As for Toyota, Carter says the automaker’s 2.0% sales drop in the U.S. in 2016 was due to “where the market went,” referring to the shift from cars to light trucks. He also blames the shift for Toyota’s market share loss, from 14.4% in 2015 to 14.0% last year.
“The share loss was mathematics,” he says. “We actually drove our car share up. We as a company get about 16%-16.5% of car share in the U.S. Truck share – we were having trouble keeping up with it. Truck share was about flat. We do about 12.2%, 12.4% (share) of (U.S.) trucks. So when the market skews just the math pulls the share down.”

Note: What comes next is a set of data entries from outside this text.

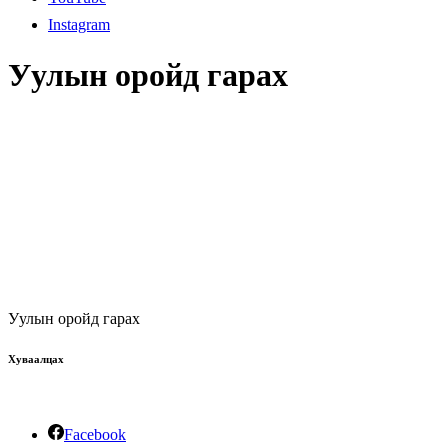
Instagram
Уулын оройд гарах
Уулын оройд гарах
Хуваалцах
Facebook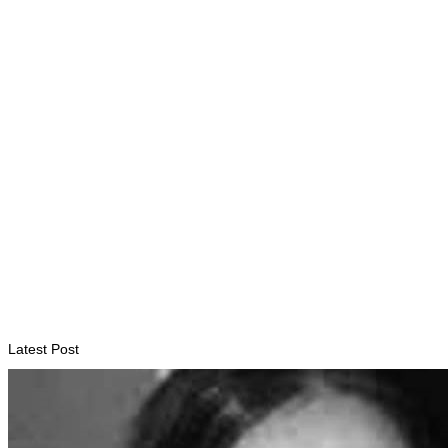
Atletas chineses chegam a Timor-Leste para participar na
Maratona Internacional de Díli 2026
August 7, 2026
INTERNACIONAL
Ramos-Horta destaca papel da Maratona Internacional de
Díli na mobilização da juventude
August 6, 2026
Latest Post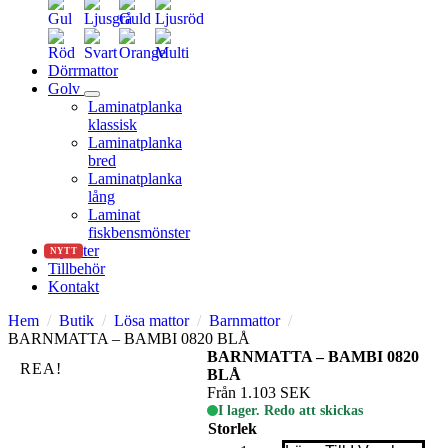
Gul
Ljusgrå
Guld
Ljusröd
Röd
Svart
Orange
Multi
Dörrmattor
Golv
Laminatplanka
klassisk
Laminatplanka
bred
Laminatplanka
lång
Laminat
fiskbensmönster
Nyheter
NYTT
Tillbehör
Kontakt
Hem
Butik
Lösa mattor
Barnmattor
BARNMATTA – BAMBI 0820 BLÅ
BARNMATTA – BAMBI 0820
REA!
BLÅ
Från
1.103
SEK
I lager. Redo att skickas
Storlek
BARNMATTA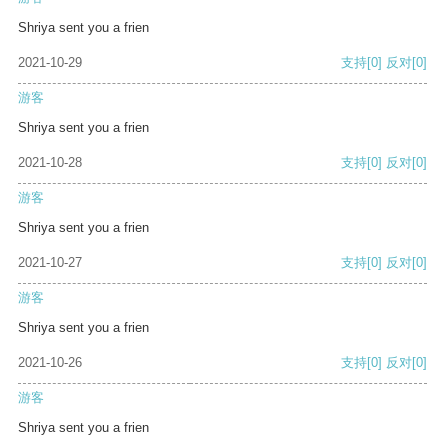
Shriya sent you a frien
2021-10-29
支持
[0]
反对
[0]
游客
Shriya sent you a frien
2021-10-28
支持
[0]
反对
[0]
游客
Shriya sent you a frien
2021-10-27
支持
[0]
反对
[0]
游客
Shriya sent you a frien
2021-10-26
支持
[0]
反对
[0]
游客
Shriya sent you a frien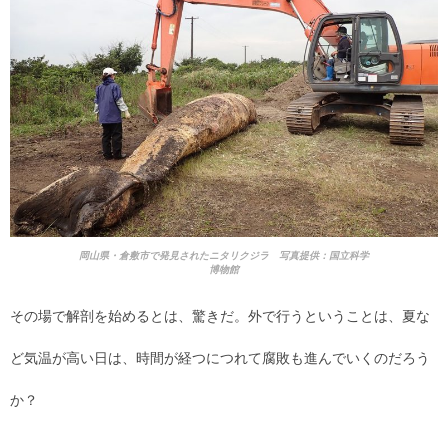
岡山県・倉敷市で発見されたニタリクジラ 写真提供：国立科学
博物館
その場で解剖を始めるとは、驚きだ。外で行うということは、夏な
ど気温が高い日は、時間が経つにつれて腐敗も進んでいくのだろう
か？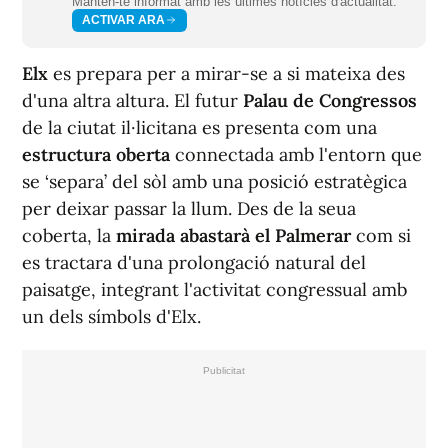
Mantén-te informat amb les últimes notícies d'actualitat.
ACTIVAR ARA
Elx
es prepara per a mirar-se a si mateixa des
d'una altra altura. El futur
Palau de Congressos
de la ciutat il·licitana es presenta com una
estructura oberta
connectada amb l'entorn que
se ‘separa’ del sòl amb una posició estratègica
per deixar passar la llum. Des de la seua
coberta, la
mirada abastarà el Palmerar
com si
es tractara d'una prolongació natural del
paisatge, integrant l'activitat congressual amb
un dels símbols d'Elx.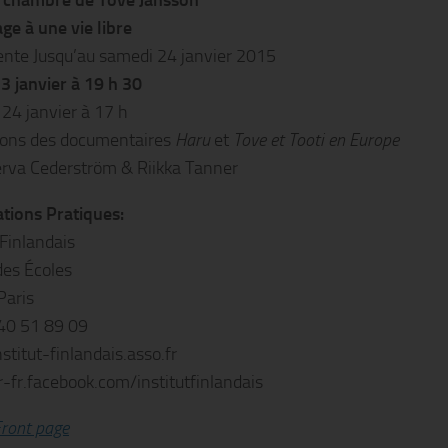
a chambre de Tove Jansson
 à une vie libre
nte Jusqu’au samedi 24 janvier 2015
3 janvier à 19 h 30
24 janvier à 17 h
ions des documentaires
Haru
et
Tove et Tooti en Europe
rva Cederström & Riikka Tanner
tions Pratiques:
 Finlandais
des Écoles
Paris
 40 51 89 09
stitut-finlandais.asso.fr
fr-fr.facebook.com/institutfinlandais
ront page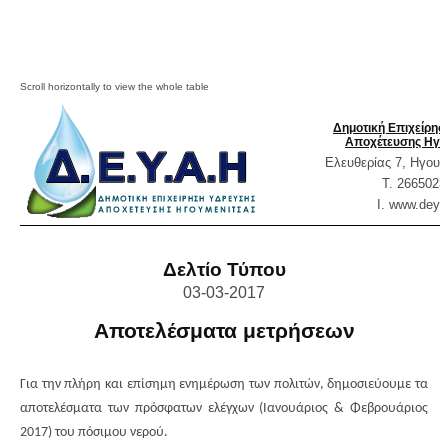
Δημοτική Επιχείρη
Αποχέτευσης Ηγο
Ελευθερίας 7, Ηγουμ
T. 2665023
Ι. www.
deya
Δελτίο Τύπου
0
3
-03-2017
Αποτελέσματα μετρήσεων
Για την πλήρη και επίσημη ενημέρωση των πολιτών, δημοσιεύουμε τα
αποτελέσματα των πρόσφατων ελέγχων (Ιανουάριος & Φεβρουάριος
2017) του πόσιμου νερού.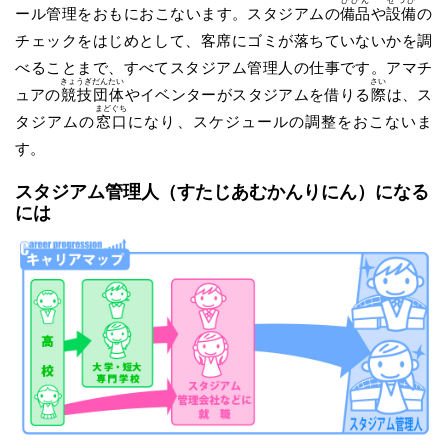
びひん
せつび
ール管理をおもにおこないます。スタジアムの
備品
や
設備
の
チェックをはじめとして、客席にゴミが落ちていないかを調
べることまで、すべてスタジアム管理人の仕事です。アマチ
きょうぎ
だんたい
さい
ュアの
競技
団体
やイベンターがスタジアムを借りる
際
は、ス
まどぐち
タジアムの
窓口
になり、スケジュールの調整をおこないま
す。
スタジアム管理人
（すたじあむかんりにん）
になる
には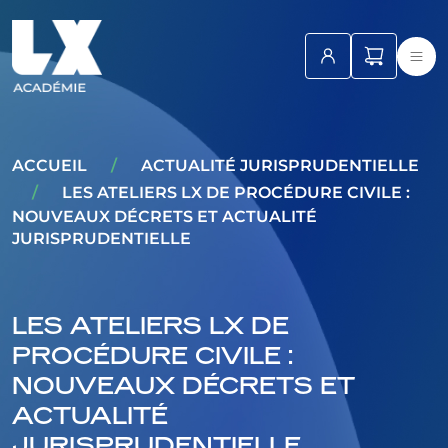
ACCUEIL
/
ACTUALITÉ JURISPRUDENTIELLE
/
LES ATELIERS LX DE PROCÉDURE CIVILE :
NOUVEAUX DÉCRETS ET ACTUALITÉ
JURISPRUDENTIELLE
LES ATELIERS LX DE
PROCÉDURE CIVILE :
NOUVEAUX DÉCRETS ET
ACTUALITÉ
JURISPRUDENTIELLE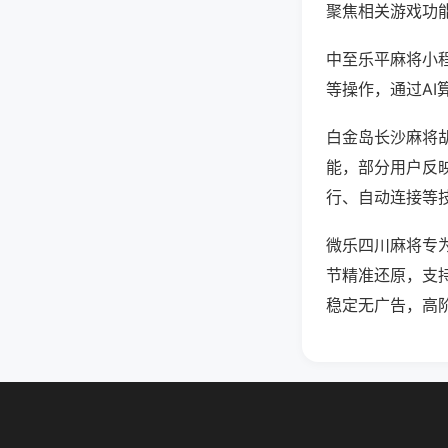
聚焦相关游戏功
中至乐平麻将小
等操作，通过AI
白金岛长沙麻将胡
能，部分用户反映
行、自动连接等技
微乐四川麻将专
节精准还原，支
稳定无广告，高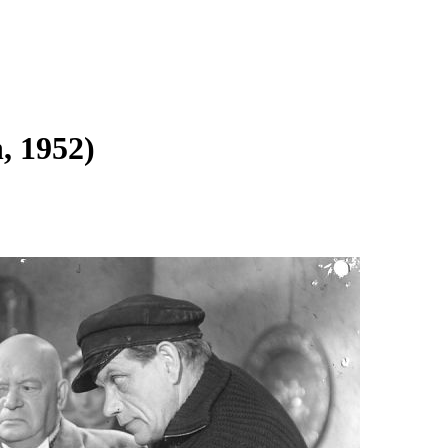
, 1952)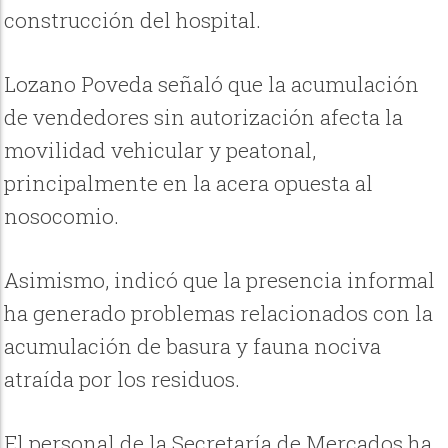
construcción del hospital.
Lozano Poveda señaló que la acumulación
de vendedores sin autorización afecta la
movilidad vehicular y peatonal,
principalmente en la acera opuesta al
nosocomio.
Asimismo, indicó que la presencia informal
ha generado problemas relacionados con la
acumulación de basura y fauna nociva
atraída por los residuos.
El personal de la Secretaría de Mercados ha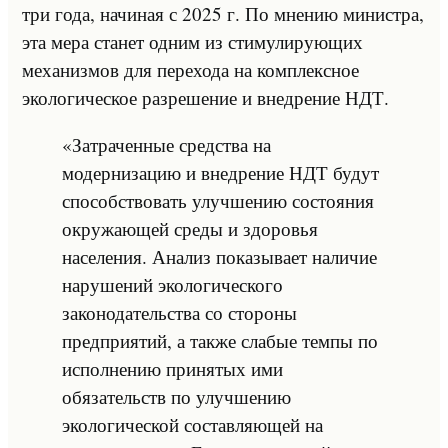
три года, начиная с 2025 г. По мнению министра,
эта мера станет одним из стимулирующих
механизмов для перехода на комплексное
экологическое разрешение и внедрение НДТ.
«Затраченные средства на
модернизацию и внедрение НДТ будут
способствовать улучшению состояния
окружающей среды и здоровья
населения. Анализ показывает наличие
нарушений экологического
законодательства со стороны
предприятий, а также слабые темпы по
исполнению принятых ими
обязательств по улучшению
экологической составляющей на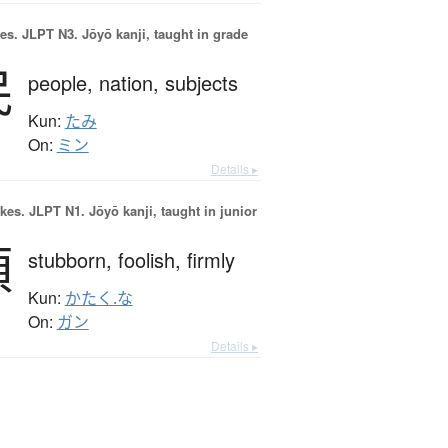
es.
JLPT N3. Jōyō kanji, taught in grade
民
people,
nation,
subjects
Kun:
たみ
On:
ミン
Details ▸
okes.
JLPT N1. Jōyō kanji, taught in junior
頑
stubborn,
foolish,
firmly
Kun:
かたく.な
On:
ガン
Details ▸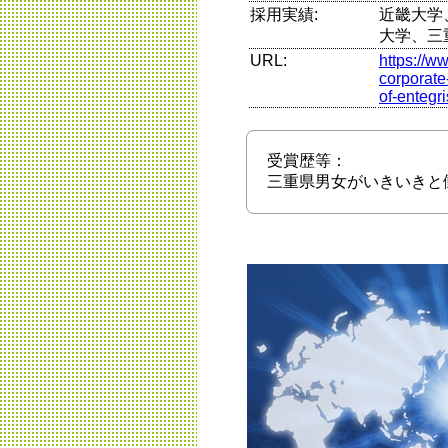
採用実績:
近畿大学
大学、三
URL:
https://w
corporate-
of-entegri
受賞歴等：
三重県男女がいきいきと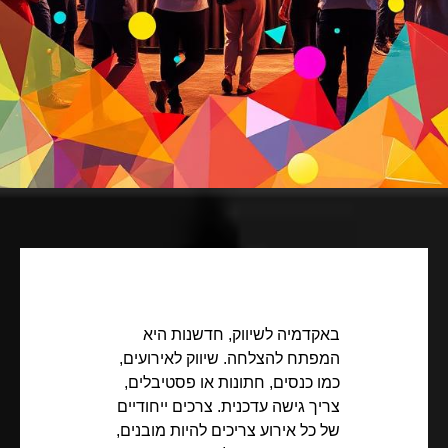
באקדמיה לשיווק, חדשנות היא
המפתח להצלחה. שיווק לאירועים,
כמו כנסים, חתונות או פסטיבלים,
צריך גישה עדכנית. צרכים ייחודיים
של כל אירוע צריכים להיות מובנים,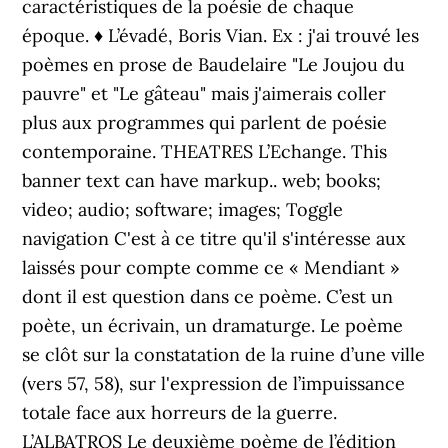
caractéristiques de la poésie de chaque
époque. ♦ L’évadé, Boris Vian. Ex : j'ai trouvé les
poèmes en prose de Baudelaire "Le Joujou du
pauvre" et "Le gâteau" mais j'aimerais coller
plus aux programmes qui parlent de poésie
contemporaine. THEATRES L’Echange. This
banner text can have markup.. web; books;
video; audio; software; images; Toggle
navigation C'est à ce titre qu'il s'intéresse aux
laissés pour compte comme ce « Mendiant »
dont il est question dans ce poème. C’est un
poète, un écrivain, un dramaturge. Le poème
se clôt sur la constatation de la ruine d’une ville
(vers 57, 58), sur l'expression de l’impuissance
totale face aux horreurs de la guerre.
L’ALBATROS Le deuxième poème de l’édition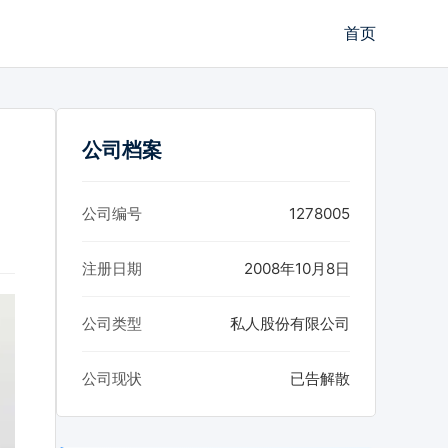
首页
公司档案
公司编号
1278005
注册日期
2008年10月8日
公司类型
私人股份有限公司
公司现状
已告解散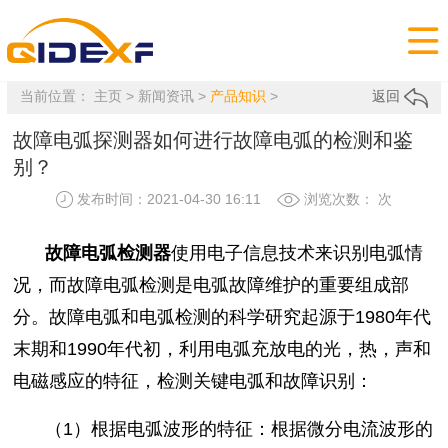

当前位置：
主页
>
新闻资讯
>
产品知识
>
返回
故障电弧探测器如何进行故障电弧的检测和鉴
别？
发布时间：2021-04-30 16:11
浏览次数：
次
故障电弧检测器
使用电子信息技术来识别电弧情
况，而故障电弧检测是电弧故障维护的重要组成部
分。故障电弧和电弧检测的科学研究起源于1980年代
末期和1990年代初，利用电弧充放电的光，热，声和
电磁感应的特征，检测关键电弧和故障识别：
（1）根据电弧波形的特征：根据微分电流波形的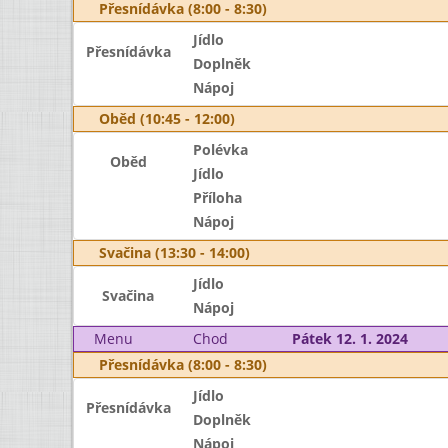
Přesnídávka (8:00 - 8:30)
Jídlo
Přesnídávka
Doplněk
Nápoj
Oběd (10:45 - 12:00)
Polévka
Oběd
Jídlo
Příloha
Nápoj
Svačina (13:30 - 14:00)
Jídlo
Svačina
Nápoj
Menu
Chod
Pátek 12. 1. 2024
Přesnídávka (8:00 - 8:30)
Jídlo
Přesnídávka
Doplněk
Nápoj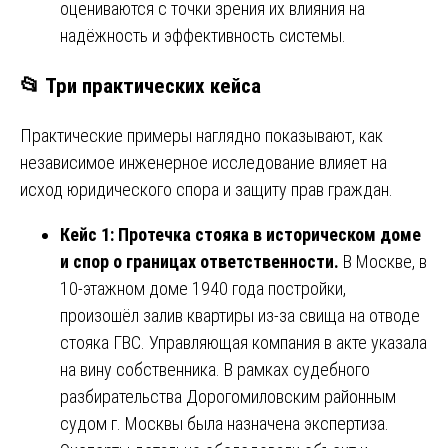
оцениваются с точки зрения их влияния на
надёжность и эффективность системы.
📂 Три практических кейса
Практические примеры наглядно показывают, как
независимое инженерное исследование влияет на
исход юридического спора и защиту прав граждан.
Кейс 1: Протечка стояка в историческом доме
и спор о границах ответственности.
В Москве, в
10-этажном доме 1940 года постройки,
произошёл залив квартиры из-за свища на отводе
стояка ГВС. Управляющая компания в акте указала
на вину собственника. В рамках судебного
разбирательства Дорогомиловским районным
судом г. Москвы была назначена экспертиза.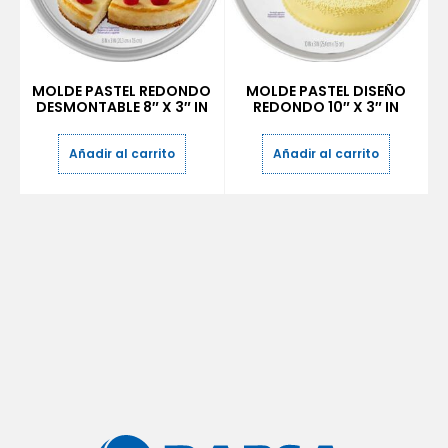
MOLDE PASTEL REDONDO
MOLDE PASTEL DISEÑO
DESMONTABLE 8″ X 3″ IN
REDONDO 10″ X 3″ IN
Añadir al carrito
Añadir al carrito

Toyota is working to remedy the situation by increasing production of in-demand light-truck models, such as the Highlander and RAV4 CUVs, while scaling back car builds to reduce inventories of the vehicle type on U.S. dealer lots.
WardsAuto production data shows Toyota is set to build 0.2% fewer units in North America in the first quarter than year-ago, with car output being cut 2.2% and light-truck builds scheduled to rise 1.3% from Q1 2016.